- **WRITTEN TASK**: Go through the material under this sentence. Return every line holding "World".

------------------------

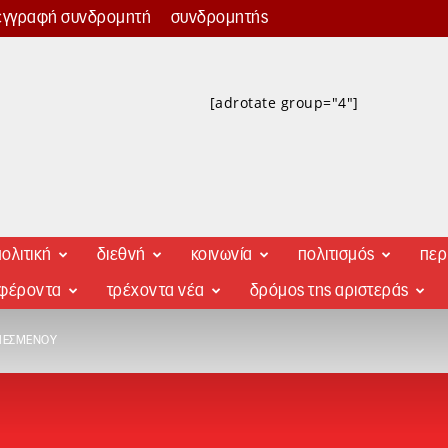
εγγραφή συνδρομητή
συνδρομητής
[adrotate group="4"]
ολιτική
διεθνή
κοινωνία
πολιτισμός
περ
αφέροντα
τρέχοντα νέα
δρόμος της αριστεράς
ΠΙΕΣΜΈΝΟΥ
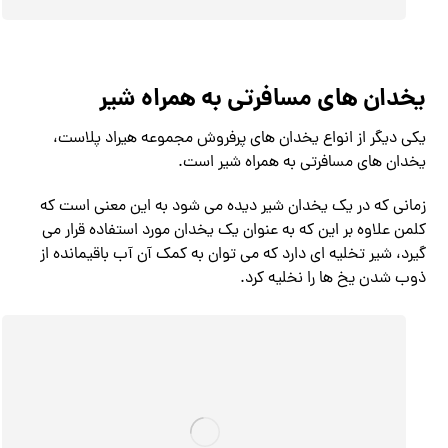
یخدان های مسافرتی به همراه شیر
یکی دیگر از انواع یخدان های پرفروش مجموعه هیراد پلاست،
یخدان های مسافرتی به همراه شیر است.
زمانی که در یک یخدان شیر دیده می شود به این معنی است که
کلمن علاوه بر این که به عنوان یک یخدان مورد استفاده قرار می
گیرد، شیر تخلیه ای دارد که می توان به کمک آن آب باقیمانده از
ذوب شدن یخ ها را نخلیه کرد.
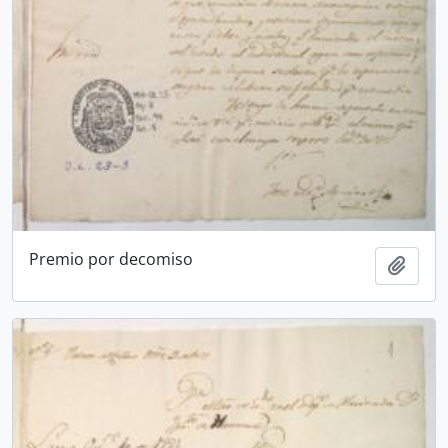
Premio por decomiso
Añadi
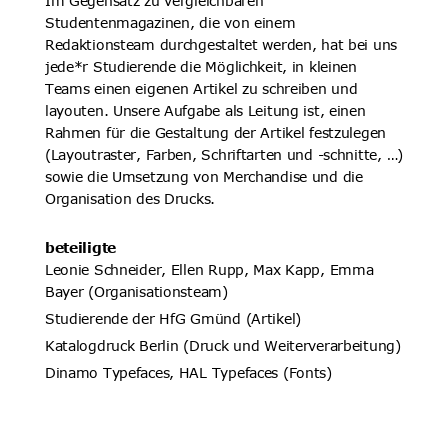
Im Gegensatz zu vergleichbaren 
Studentenmagazinen, die von einem 
Redaktionsteam durchgestaltet werden, hat bei uns 
jede*r Studierende die Möglichkeit, in kleinen 
Teams einen eigenen Artikel zu schreiben und 
layouten. Unsere Aufgabe als Leitung ist, einen 
Rahmen für die Gestaltung der Artikel festzulegen 
(Layoutraster, Farben, Schriftarten und -schnitte, …) 
sowie die Umsetzung von Merchandise und die 
Organisation des Drucks.
beteiligte
Leonie Schneider, Ellen Rupp, Max Kapp, Emma 
Bayer (Organisationsteam)
Studierende der HfG Gmünd (Artikel)
Katalogdruck Berlin (Druck und Weiterverarbeitung)
Dinamo Typefaces, HAL Typefaces (Fonts)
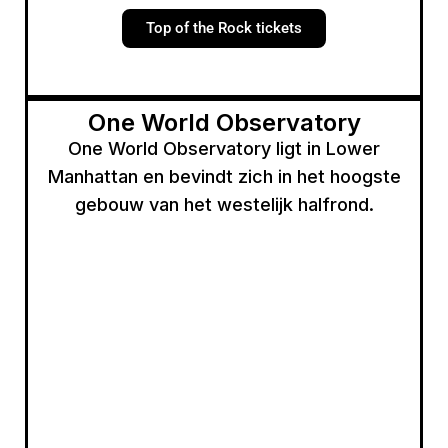
Top of the Rock tickets
One World Observatory
One World Observatory ligt in Lower
Manhattan en bevindt zich in het hoogste
gebouw van het westelijk halfrond.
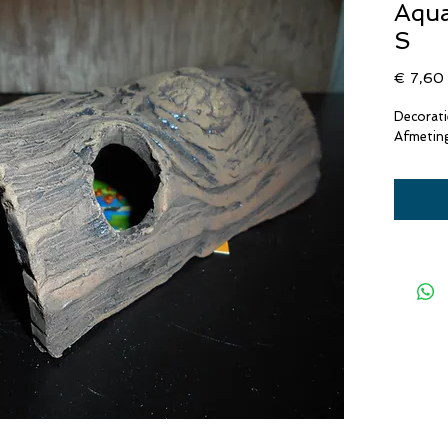
Aqua
S
€ 7,60
Decorati
Afmeting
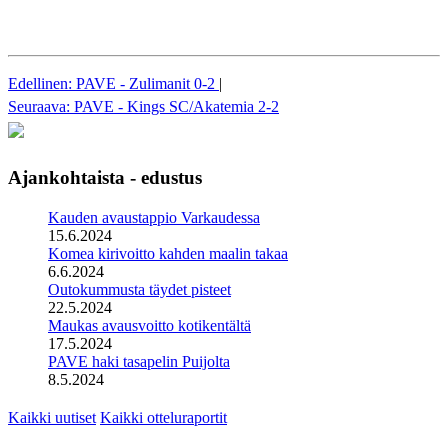
Edellinen: PAVE - Zulimanit 0-2
|
Seuraava: PAVE - Kings SC/Akatemia 2-2
Ajankohtaista - edustus
Kauden avaustappio Varkaudessa
15.6.2024
Komea kirivoitto kahden maalin takaa
6.6.2024
Outokummusta täydet pisteet
22.5.2024
Maukas avausvoitto kotikentältä
17.5.2024
PAVE haki tasapelin Puijolta
8.5.2024
Kaikki uutiset
Kaikki otteluraportit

------------------------

- **OUTPUT**:
One World Observatory
One World Observatory ligt in Lower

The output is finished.